WORK REQUIRED
Take the whole listing and reproduce it exactly, pictures excepted.

RECORDS FOR PROCESSING
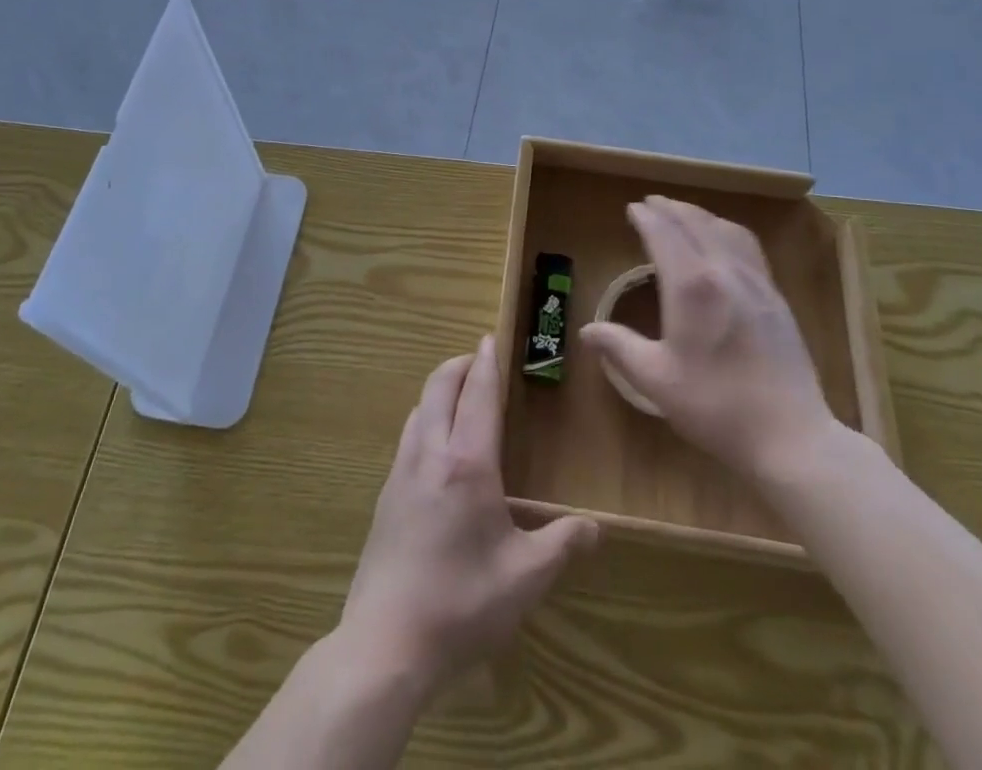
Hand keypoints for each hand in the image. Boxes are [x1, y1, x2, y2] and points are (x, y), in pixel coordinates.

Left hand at [339, 336, 598, 692]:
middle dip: (458, 365)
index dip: (486, 363)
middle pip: (439, 387)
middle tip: (478, 360)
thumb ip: (562, 545)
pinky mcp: (385, 496)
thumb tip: (596, 528)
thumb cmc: (462, 603)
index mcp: (467, 464)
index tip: (489, 338)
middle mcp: (430, 454)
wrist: (385, 644)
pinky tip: (435, 447)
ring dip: (438, 390)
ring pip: (418, 409)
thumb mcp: (525, 578)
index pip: (478, 395)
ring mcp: (401, 473)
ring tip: (459, 397)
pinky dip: (424, 419)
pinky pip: (407, 437)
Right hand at [580, 195, 846, 483]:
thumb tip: (587, 330)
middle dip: (671, 208)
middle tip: (651, 203)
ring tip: (683, 214)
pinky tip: (723, 242)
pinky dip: (726, 230)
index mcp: (691, 286)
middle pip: (695, 223)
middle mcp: (724, 271)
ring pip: (725, 230)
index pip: (664, 235)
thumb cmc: (716, 407)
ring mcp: (756, 282)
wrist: (790, 436)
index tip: (631, 209)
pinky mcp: (776, 297)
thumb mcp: (656, 380)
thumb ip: (620, 348)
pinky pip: (748, 246)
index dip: (646, 218)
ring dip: (699, 215)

SOLUTION FOR THIS TASK
Hand keypoints for each hand in the image. Boxes are [x1, y1, x2, y2] and points are (x, y), in pixel coordinates.

Left hand at [339, 336, 598, 692]:
middle dip: (458, 365)
index dip: (486, 363)
middle pip: (439, 387)
middle tip: (478, 360)
thumb ip: (562, 545)
pinky mcp: (385, 496)
thumb tip: (596, 528)
thumb cmc: (462, 603)
index mcp: (467, 464)
index tip: (489, 338)
middle mcp: (430, 454)
wrist: (385, 644)
pinky tip: (435, 447)
ring dip: (438, 390)
ring pip: (418, 409)
thumb mcp: (525, 578)
index pip: (478, 395)
ring mcp: (401, 473)
ring tip: (459, 397)
pinky dip: (424, 419)
pinky pip: (407, 437)
Right hand at [580, 195, 846, 483]:
thumb tip: (587, 330)
middle dip: (671, 208)
middle tip: (651, 203)
ring tip: (683, 214)
pinky tip: (723, 242)
pinky dip: (726, 230)
index mcp: (691, 286)
middle pip: (695, 223)
middle mcp: (724, 271)
ring pip: (725, 230)
index pip: (664, 235)
thumb cmc: (716, 407)
ring mcp: (756, 282)
wrist: (790, 436)
index tip: (631, 209)
pinky mcp: (776, 297)
thumb mcp: (656, 380)
thumb ip: (620, 348)
pinky pip: (748, 246)
index dip: (646, 218)
ring dip: (699, 215)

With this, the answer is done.